I was able to get 0 out of int_in_range(1..=i32::MAX), which is less than the minimum specified value of 1!

Here's what I think is happening in int_in_range_impl:

  • Suppose when we mod our result we get i32::MAX - 1
  • We then do a wrapping_add of start (1) to give i32::MAX
  • T::from_widest then internally mods by i32::MAX to give 0

I'm not too sure of the general fix here, but I worked around this issue by instead using int_in_range(0..=i32::MAX - 1) + 1.

Thanks for filing an issue and including details. Definitely something we should fix!

Would be nice to get a concrete input such that calling u.int_in_range(...) returns an out-of-range int, if anyone has time to make a reproducer.

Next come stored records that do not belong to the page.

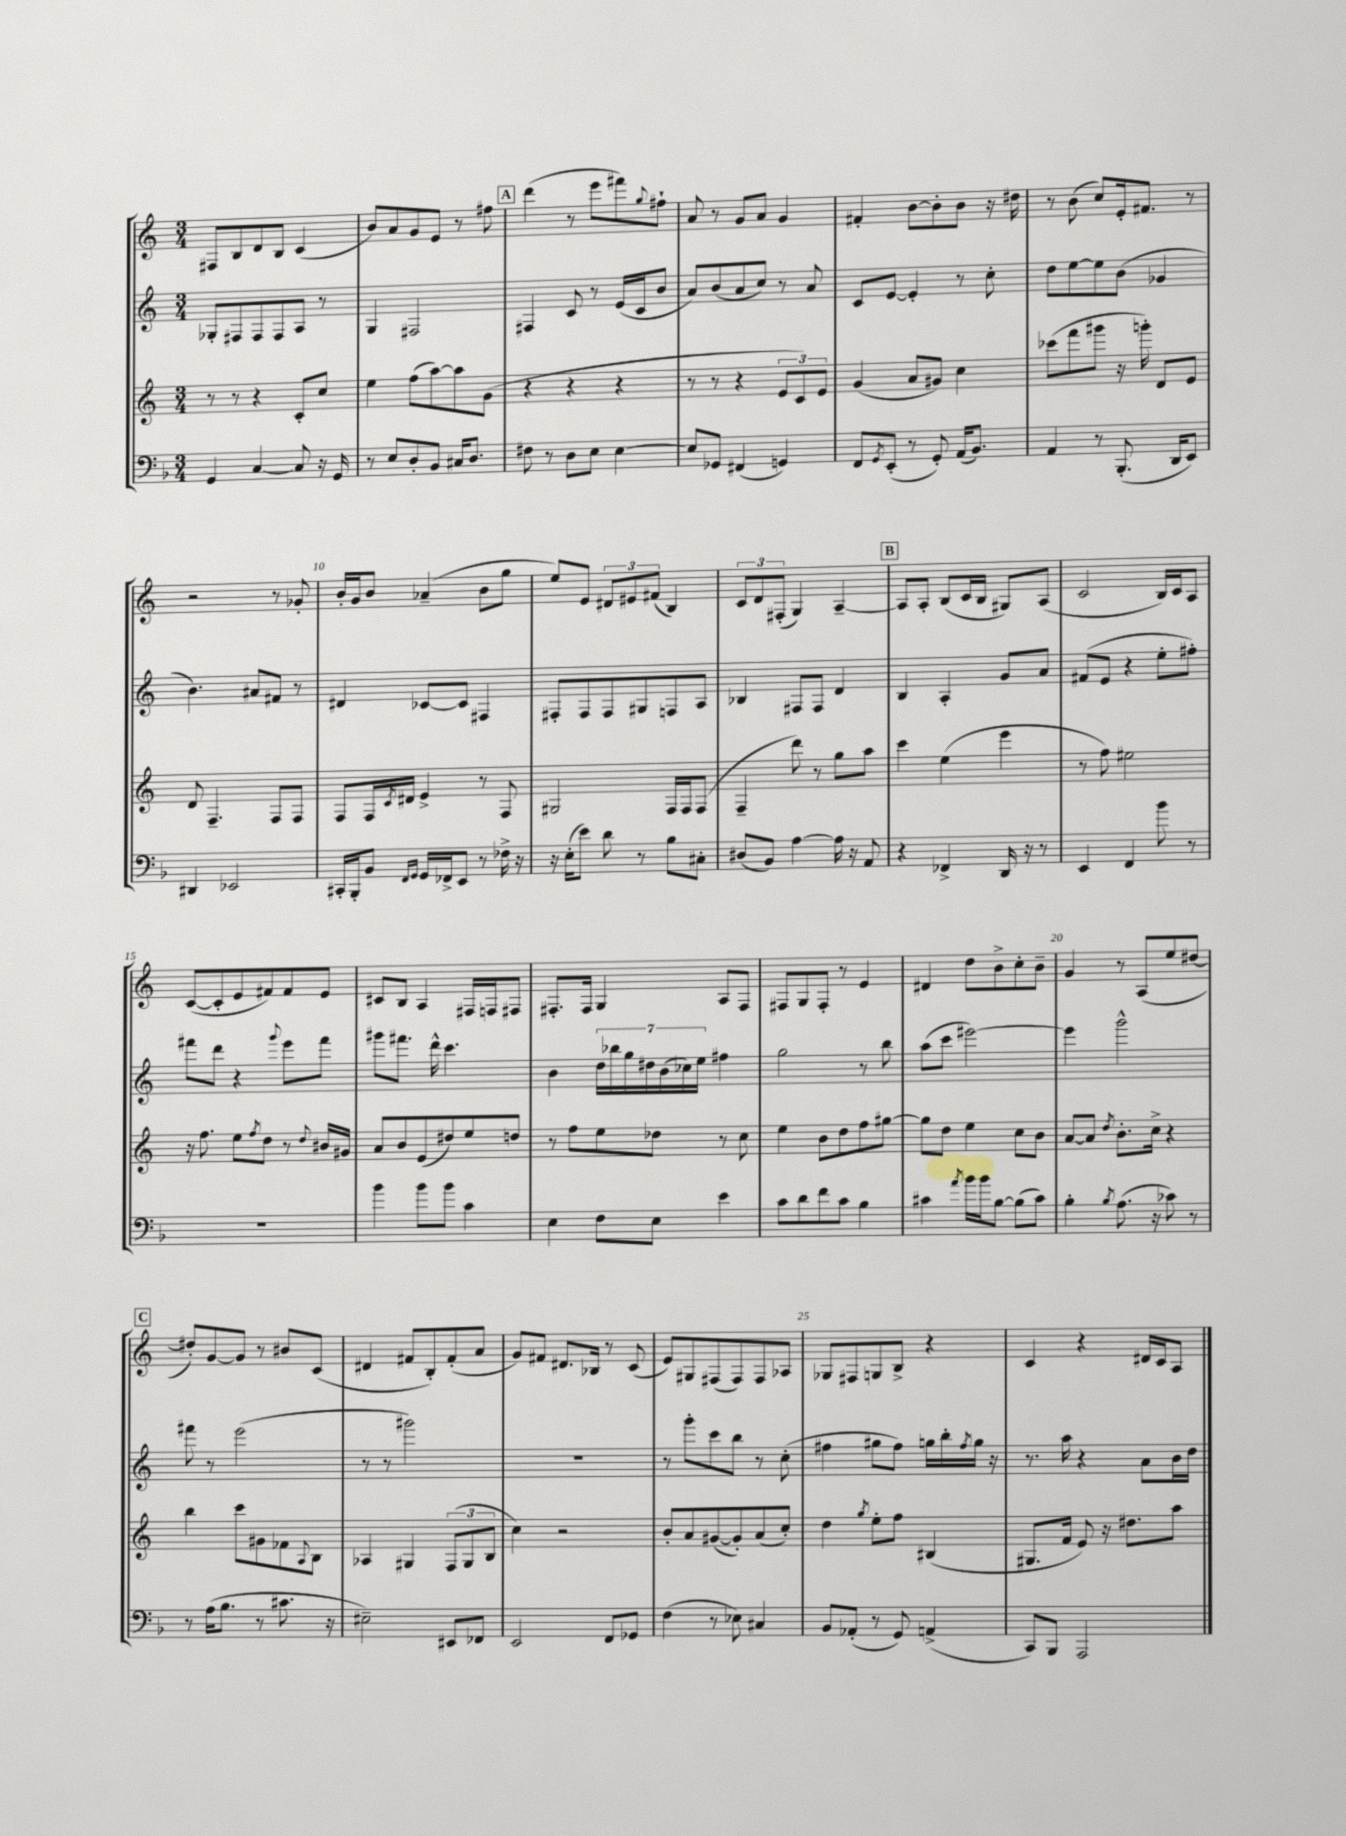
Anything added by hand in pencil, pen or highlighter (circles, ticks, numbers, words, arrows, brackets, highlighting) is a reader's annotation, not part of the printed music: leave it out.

**kern	**kern	**kern	**kern
*part4	*part3	*part2	*part1
*staff4	*staff3	*staff2	*staff1
*clefF4	*clefG2	*clefG2	*clefG2
*k[b-]	*k[]	*k[]	*k[]
*M3/4	*M3/4	*M3/4	*M3/4
=3	=3	=3	=3
4GG/	8r	8G-X'/L	8F#X/L
.	8r	8F#X/	8B/
[4C/	4r	8F#/	8d/
.	.	8F#/	8B/J
8C/]	8c'/L	8A/J	(4c/
16r	8cc/J	8r	.
16GG/	.	.	.
=4	=4	=4	=4
8r	4ee\	4G/	8b/L)
8E/L	.	.	8a/
8D'/	(8ff\L	2F#X/	8g/
8BB-/J	[8aa\)	.	8e/J
16C#X/KL	8aa\]	.	8r
8.D/J	.	.	.
.	(8g\J	.	8ff#X\
!!LO:REH:place=s1:t=A
=5	=5	=5	=5
8F#X\	4r	4F#X/	(4ddd\
8r	.	.	.
8D\L	4r	8c/	8r
8E\J	.	8r	8eee\L
[4E\	4r	(16e/LL	8fff#X\)
.	.	16c/J	.
.	.	.	8qqgg/
.	.	8b/J	8ff#X`\J
=6	=6	=6	=6
8E/L]	8r	8a/L)	8a/
8GG-X/J	8r	(8b/	8r
(4FF#X/	4r	8a/	8g/L
.	.	8cc/J)	8a/J
4GGn/)	12e/L	8r	4g/
.	12c/)	.	.
.	.	8a/	.
.	12e/J	.	.
=7	=7	=7	=7
8FF/L	(4g/	8c/L	4f#X'/
8qGG/	.	.	.
(8EE'/J	.	[8e/J	.
8r	8a/L	4e'/]	[8b\L
8GG'/)	8g#X/J)	.	8b'\]
(16AA/KL	4cc\	8r	8b\J
8.BB-/J)	.	.	.
.	.	8cc'\	16r
.	.	.	16dd#X\
=8	=8	=8	=8
4AA/	(8ccc-X\L	8dd\L	8r
.	8fff\	[8ee\	(8b\
8r	8ggg#X\J	8ee\]	8cc/L)
(8.BBB-'/	16r	(8b\J	16e'/k
.	16gggn'\)	.	8.f#X/J
.	8d/L	4g-X/	.
16DD/KL	.	.	.
8EE/J)	8e/J	.	8r
!!LO:LB:g=z
=9	=9	=9	=9
4DD#X/	8d/	4.b\)	2r
.	4.F~/	.	.
2EE-X/	.	.	.
.	.	8a#X/L	.
.	8F/L	8f#X/J	8r
.	8F/J	8r	8g-X'/
=10	=10	=10	=10
16CC#X'/LL	8F/L	4d#X/	16b'/LL
16BBB-'/J	.	.	16g/J
8BB-/J	16F/L	.	8b/J
.	8qc/	.	.
.	16d#X/JJ	.	.
16qqFF/LL	.	.	.
16qqGG/JJ	.	.	.
16GG/LL	4e^/	[8c-X/L	(4a-X~/
16FF-X^/J	.	.	.
8EE/J	.	8c-/J]	.
8r	8r	4F#X/	8b\L
16F-X^\	8F/	.	8gg\J
16r	.	.	.
=11	=11	=11	=11
16r	2G#X/	8F#X'/L	8ee/L)
(16E'\KL	.	.	.
8e\J)	.	8F#/	8e/J
8d\	.	8F#/	12d#X/L
.	.	.	12e#X/
8r	.	8G#X/	.
.	.	.	(12f#X/J
8B-\L	16F/LL	8Fn/	4B/)
.	16F/J	.	.
8C#X'\J	(8F/J	8A/J	.
=12	=12	=12	=12
(8D#X/L	4F~/	4B-X/	12c/L
.	.	.	12d/
8BB-/J)	.	.	.
.	.	.	(12F#X'/J
[4A\	8ddd\)	8F#X/L	4G/)
.	8r	8F#/J	.
16A\]	8gg\L	4d/	[4A~/
16r	.	.	.
8AA/	8aa\J	.	.
!!LO:REH:place=s1:t=B
=13	=13	=13	=13
4r	4ccc\	4B/	8A/L]
.	.	.	8A'/J
4FF-X^/	(4ee\	4A'/	(8B/L
.	.	.	16c/L
.	.	.	16B/JJ
16DD/	4eee\	8g/L	8G#X/L)
16r	.	.	.
8r	.	8a/J	(8A/J
=14	=14	=14	=14
4EE/	8r	(8f#X/L	2c/
.	8ff\)	8e/J	.
4FF/	2ee#X\	4r	.
8b-\	.	8ee'\L	16B/LL)
.	.	.	16c/J
8r	.	8ff#X'\J)	8A/J
!!LO:LB:g=z
=15	=15	=15	=15
2.r	16r	8fff#X\L	([8c/L
.	8.ff\	.	.
.	.	8ddd\J	8c'/]
.	8ee\L	4r	8e/
.	8qff/	.	.
.	8dd\J	.	8f#X/)
.	.	8qqggg/	.
.	8r	8eee\L	8f#/
.	8qqdd/	.	.
.	16b#X/LL	8fff#\J	8e/J
.	16g#X/JJ	.	.
=16	=16	=16	=16
4b-\	8a/L	8ggg#X\L	8c#X/L
.	8b/	8.fff#X\J	8B/J
8b-\L	(8e/	.	4A/
.	.	16ddd^^\	.
8b-\J	8dd#X/)	4.ccc\	.
4c\	8ee/	.	16F#X/LL
.	.	.	16Fn/J
.	8ddn/J	.	8F#X/J
=17	=17	=17	=17
4E\	8r	4b\	8.F#X'/L
.	8ff\L	.	.
.	.	.	16F#/Jk
8F\L	8ee\	28dd\LL	4G/
.	.	28bb-X\	.
.	.	28gg\	.
.	.	28dd#X\	.
8E\J	8dd-X\J	.	.
.	.	(28b\	.
.	.	28cc-X\)	.
.	.	28ee\JJ	.
4e\	8r	4ff#X\	8A/L
.	8cc\	.	8F#/J
=18	=18	=18	=18
8c\L	4ee\	2gg\	8F#X/L
8d\	.	.	8G/
8f\	8b\L	.	8F#'/J
8c\J	8dd\	.	8r
4B-\	8ff\	8r	4e/
.	[8gg#X\J	8bb\	.
=19	=19	=19	=19
4c#X\	8gg#\L]	(8aa\L	4d#X/
.	8dd\J	8ccc\J	.
8qa/	.	.	.
16b-\LL	4ee\	[2eee#X\)	8dd\L
16b-\J	.	.	.
[8B-\J	.	.	8b^\
(8B-\L]	8cc\L	.	8cc'\
8c#\J)	8b\J	.	8b~\J
=20	=20	=20	=20
4B-'\	[8a/L	4eee#\]	4g/
.	8a/J]	.	.
8qB-/	8qdd/	.	.
(8.A\	8.b'\L	2ggg^^\	8r
.	.	.	(8A/L
16r	16cc^\Jk	.	.
8c-X\)	4r	.	8ee/
8r	.	.	[8dd#X/J
!!LO:LB:g=z
!!LO:REH:place=s1:t=C
=21	=21	=21	=21
8r	4bb\	8fff#X\	8dd#X'/L])
(16A\KL	.	8r	[8g/
8.B-\J	.	.	.
.	8ccc\L	(2eee\	8g/J]
8r	8g#X\	.	8r
8.c#X\	8f-X\	.	8b#X/L
.	8qqA/	.	.
.	8B\J	.	(8c/J
16r	.	.	.
=22	=22	=22	=22
2E#X~\)	4A-X/	8r	4d#X/
.	.	8r	.
.	4G#X/	2ggg#X\)	8f#X/L
.	.	.	8B'/)
8EE#X/L	(12F/L	.	(8f#'/
.	12G#/	.	.
8FF-X/J	.	.	8a/J
.	12B/J	.	.
=23	=23	=23	=23
2EE/	4cc\)	2.r	8g/L)
.	.	.	8f#X/J
.	2r	.	8.d#X/L
.	.	.	16B-X/Jk
8FF/L	.	.	8r
8GG-X/J	.	.	(8c/
=24	=24	=24	=24
(4F\	8b'/L	8r	8e/L)
.	8a/	8ggg'\L	8G#X/
8r	([8g#X/	8ccc\	(8F#X/
8E-X\)	8g#'/])	8bb\J	8F#/)
4C#X/	(8a/	8r	8F#/
.	8cc'/J)	(8cc'\	8A-X/J
=25	=25	=25	=25
8BB-/L	4dd\	4ff#X\	8G-X/L
(8AA-X'/J	.	.	8F#X/
.	8qgg/	.	.
8r	8ee'\L	8gg#X\L	8Gn/
8GG/)	8ff\J	8ff#\J)	8B^/J
(4AAn^/	(4B#X/	16ggn\LL	4r
.	.	16bb'\	.
.	.	8qff#/	.
.	.	16gg\JJ	.
.	.	16r	.
=26	=26	=26	=26
8CC/L)	8.G#X/L	8.r	4c/
8BBB-/J	.	.	.
.	16f/Jk	16aa\	.
2AAA/	8e/)	4r	4r
.	16r	.	.
.	8.dd#X\L	.	.
.	.	8a\L	16d#X/LL
.	.	.	16c/J
.	8aa\J	16b\L	8A/J
.	.	16dd\JJ	.
==	==	==	==
*-	*-	*-	*-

EDIT: Ah, sorry, I just realized that this is probably useless out of context, because I have other lines that will be consuming data from the same source. Leaving this here in the hope of being able to update with an actual minimal repro...

I just ran this:

// ...
            outer_range: u.int_in_range(0u8..=2)?..u.int_in_range(253..=255)?,
// ...

And ended up with this:

// ...
	    outer_range: 0..0,
// ...

I was glancing through open issues and saw this and thought it ought to be easy to write a unit test for. And it is! Here's one that fails on master:

    #[test]
    fn int_in_range_overflow() {
        let mut u = Unstructured::new(&[254]);
        let x = u.int_in_range(1..=u8::MAX).unwrap();
        assert!(x != 0);
    }

I found that by writing a loop to exhaustively try every 1-byte input to Unstructured::new. I've done zero root-cause analysis so I have no idea why this fails, but I hope this helps.